I really wish this leg swelling thing wouldn't have happened now, of all times. Like everything's kinda just piling on, and even just the neuropathy is proving to be really taxing on my mom, even with all her progress. Although to be fair, I haven't been able to monitor what mum has been eating at my aunt's. The idea was she'd be able to eat knowing aunt would cook her something good for her, but then she says she's eating chicken alfredo and I'm pretty sure she also mentioned pancakes. Which is probably why both of her legs are a little swollen now. Either way, hopefully the magnesium will help with that, and with some dietary changes it'll eliminate the swelling entirely. Again though, the issue is getting mom to see that she needs to watch what she eats. She's very stubborn. Like she came home and just tried to eat some Ruffles chips, as though we learned nothing from just 2 weeks ago. But also, to be fair, her memory is still pretty shoddy. That probably won't go away entirely, and even if it might it'll take some months.
But enough about the bad.
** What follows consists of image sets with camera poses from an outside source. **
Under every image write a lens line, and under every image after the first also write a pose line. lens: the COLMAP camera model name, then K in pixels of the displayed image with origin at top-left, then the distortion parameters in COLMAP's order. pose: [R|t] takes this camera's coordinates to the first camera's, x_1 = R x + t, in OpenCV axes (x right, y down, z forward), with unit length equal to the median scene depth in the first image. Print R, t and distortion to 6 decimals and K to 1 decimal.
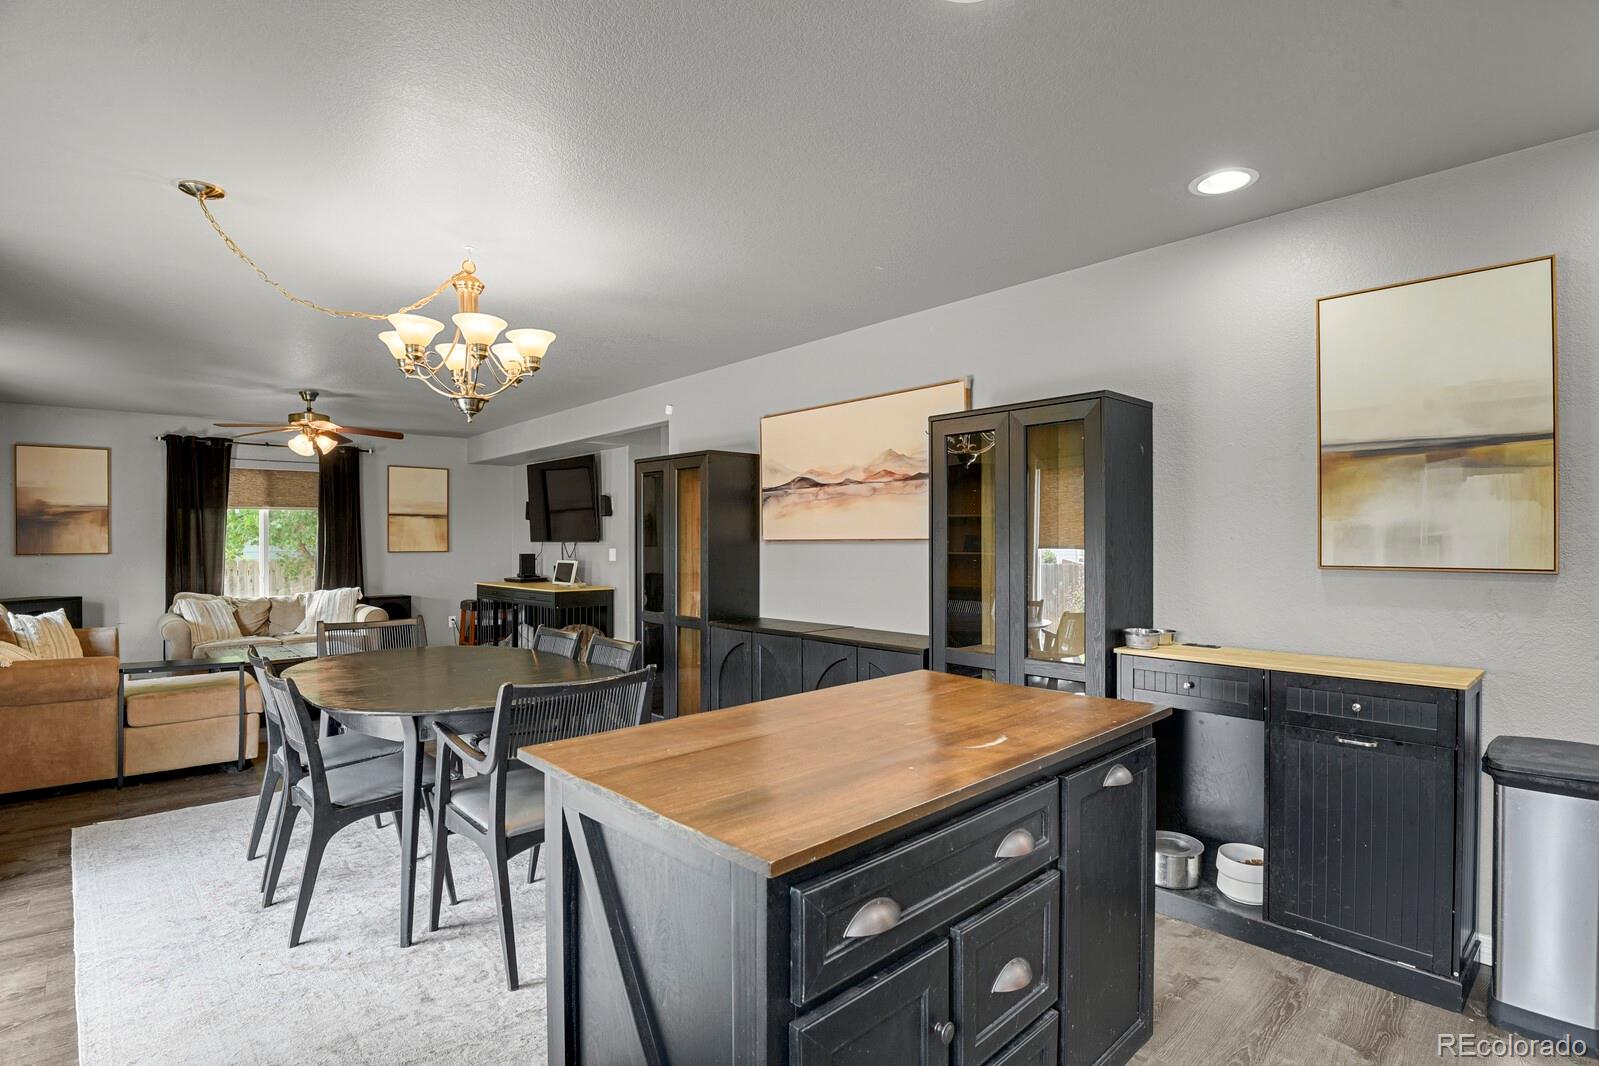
lens RADIAL K [[779.1, 0, 807.5], [0, 779.1, 537.3], [0, 0, 1]] dist [-0.025126, -0.002427]
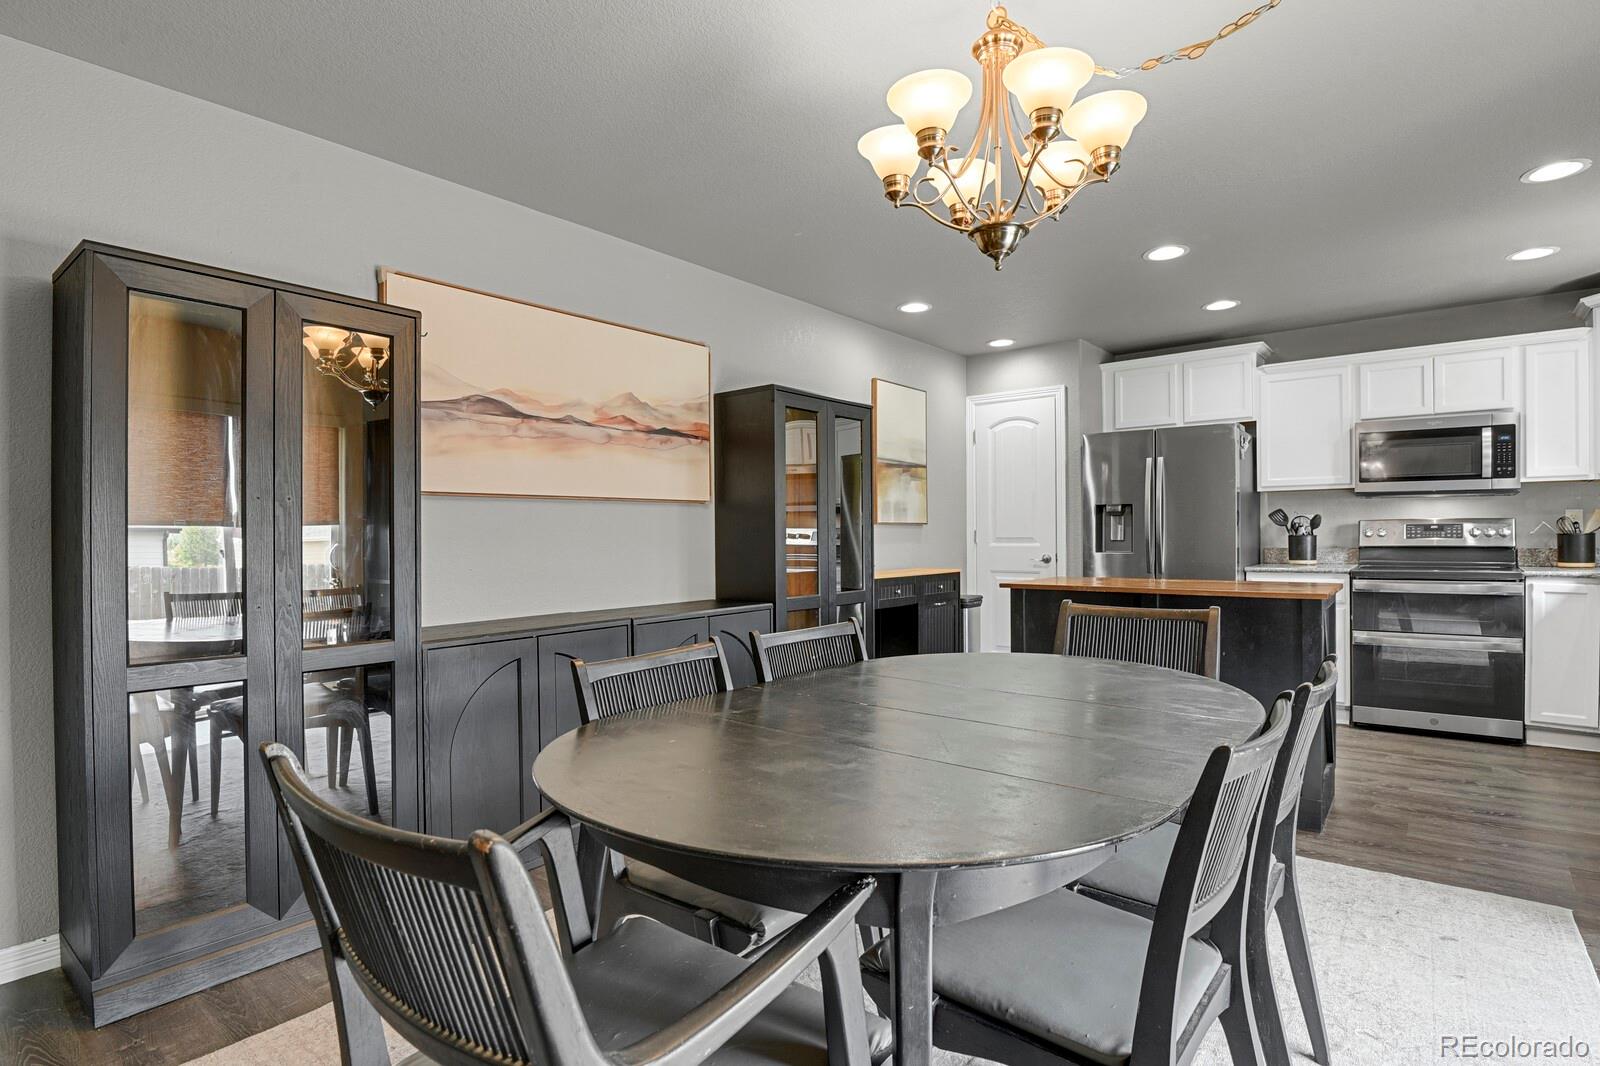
lens RADIAL K [[779.6, 0, 809.9], [0, 779.6, 536.1], [0, 0, 1]] dist [-0.025126, -0.002427]
pose [[-0.130530, 0.001704, 0.991443, -1.201553], [0.006425, 0.999979, -0.000873, 0.071735], [-0.991424, 0.006256, -0.130538, 1.444463]]
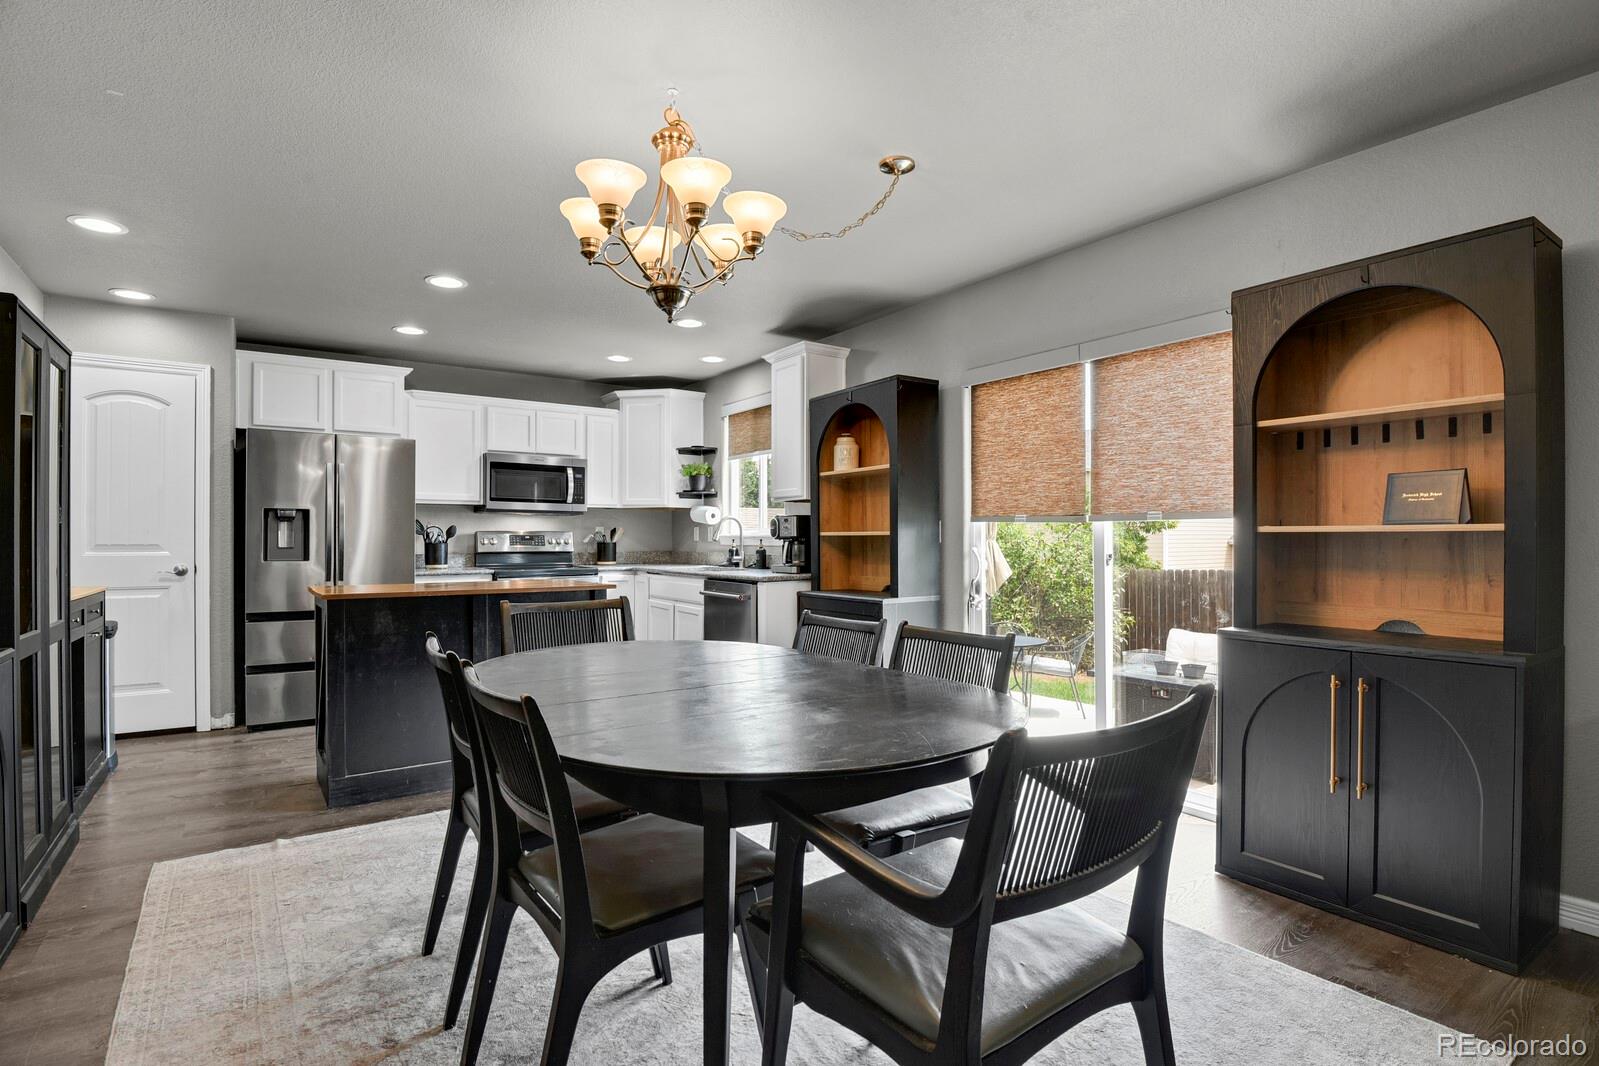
lens RADIAL K [[779.1, 0, 786.6], [0, 779.1, 540.0], [0, 0, 1]] dist [-0.025126, -0.002427]
pose [[-0.988676, 0.003331, 0.150031, -0.780354], [0.003188, 0.999994, -0.001188, 0.072698], [-0.150034, -0.000696, -0.988681, 2.033536]]
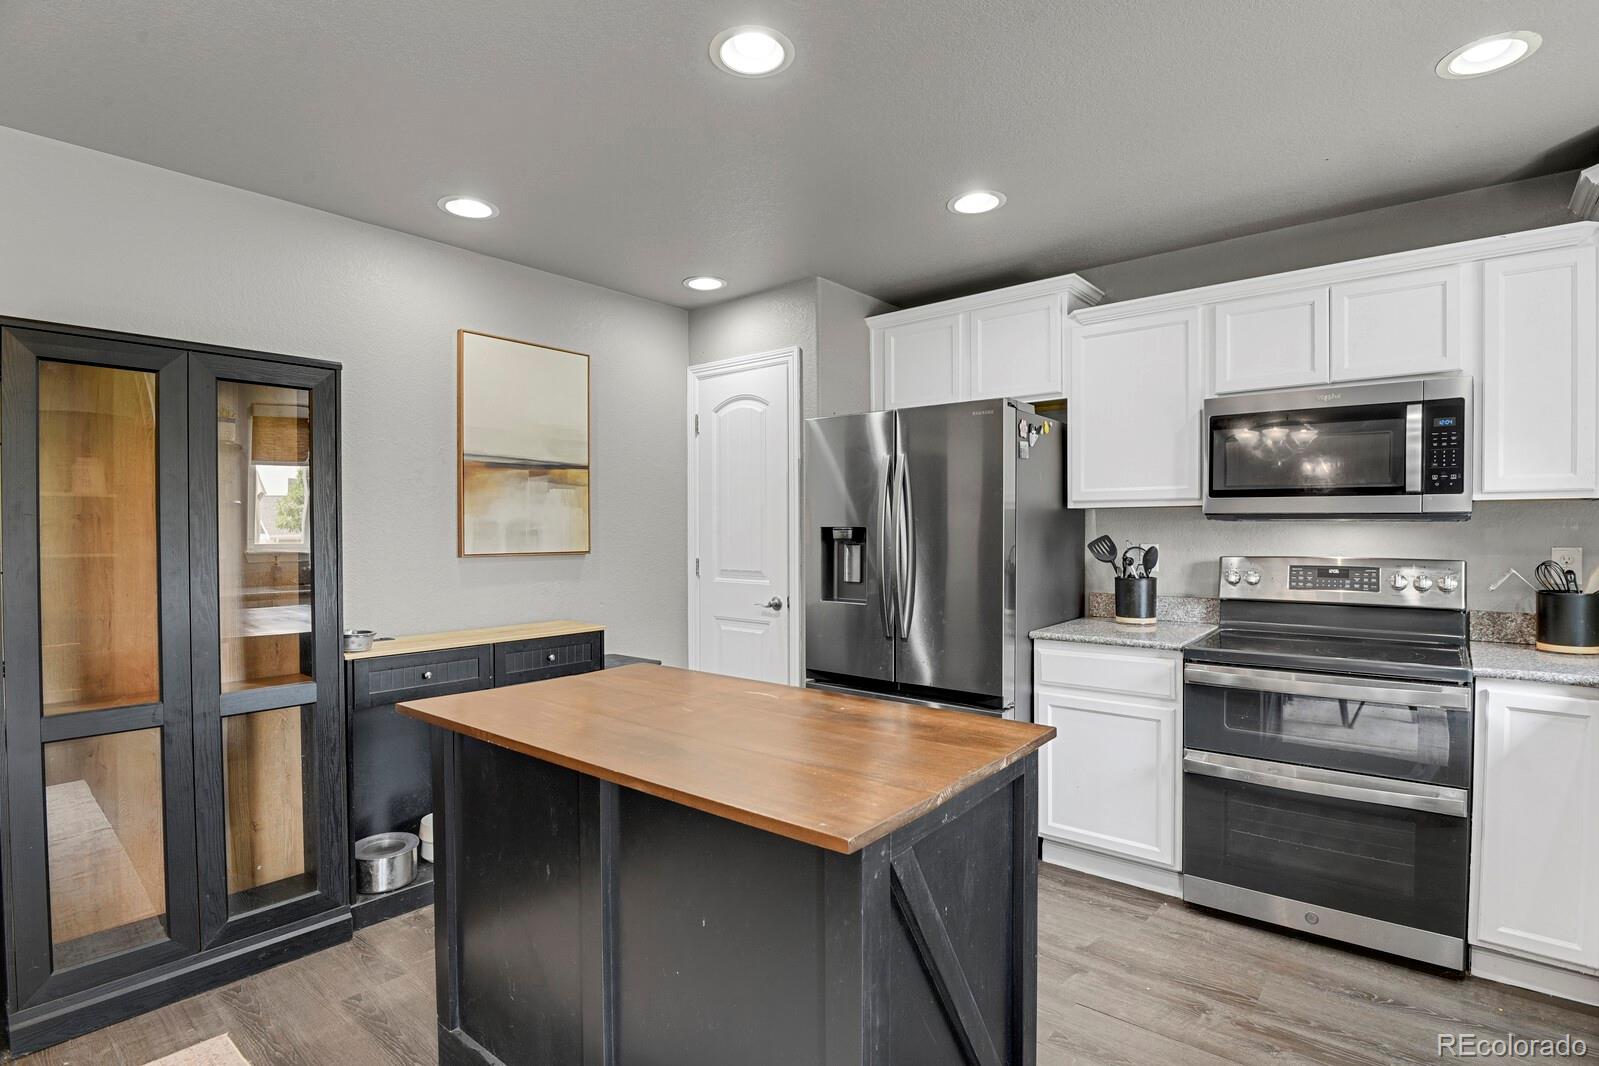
lens RADIAL K [[779.1, 0, 797.3], [0, 779.1, 537.2], [0, 0, 1]] dist [-0.025126, -0.002427]
pose [[-0.126865, -0.006078, 0.991901, -0.604169], [0.000873, 0.999980, 0.006240, 0.002708], [-0.991920, 0.001658, -0.126857, 0.659347]]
I just got done telling my mom that if she focuses on the bad, she won't see the good. She got down the stairs all on her own when she got home, she practically went down them like a normal, healthy person. And she has been using her cane almost exclusively. The walker's been by her bedside and she hasn't used it once since I saw her today. Also, she apparently lost 20 pounds when she last weighed herself at my aunt's. From around 280 to 260. Now we just need to keep it up. I still wish her memory was better, though. Again though, it's just gonna take time. She did pretty good remembering to take her pills and stuff for the 5 days she was at my aunt's. Most of the times I checked on her to make sure she was getting her gabapentin, she had already said she had just taken them or was about to. And I asked her once about her daily pills, about 3 days after she had arrived to my aunt's. She'd taken them all already! So it's good to know she can, for the most part, remember what she needs to without me being there to frequently remind her.
Now that she's home, her brain's moving a mile a minute. Makes it hard for me to complete a conversation with her, lol. She opened with talking about her pills and then before she could even finish her first sentence she got excited about the tilapia cuz it had very low/no sodium in it and we like tilapia. She went through like 4 different topics in a matter of seconds before I could get her to finish her first thought again. I keep trying to tell her to do 1 thing at a time, but she ain't having it.
At least she has the energy.
We've been discussing what we're gonna do as soon as she's able to drive her car again. I was thinking bowling w/ some friends & family, or maybe even just walking, lockdown restrictions permitting at least. Even if she can't actually partake in the bowling, it would be nice for her to get out of the house and go somewhere. Surround herself with friendly faces. Help her realize that she's getting better, as long as she takes things 1 day at a time.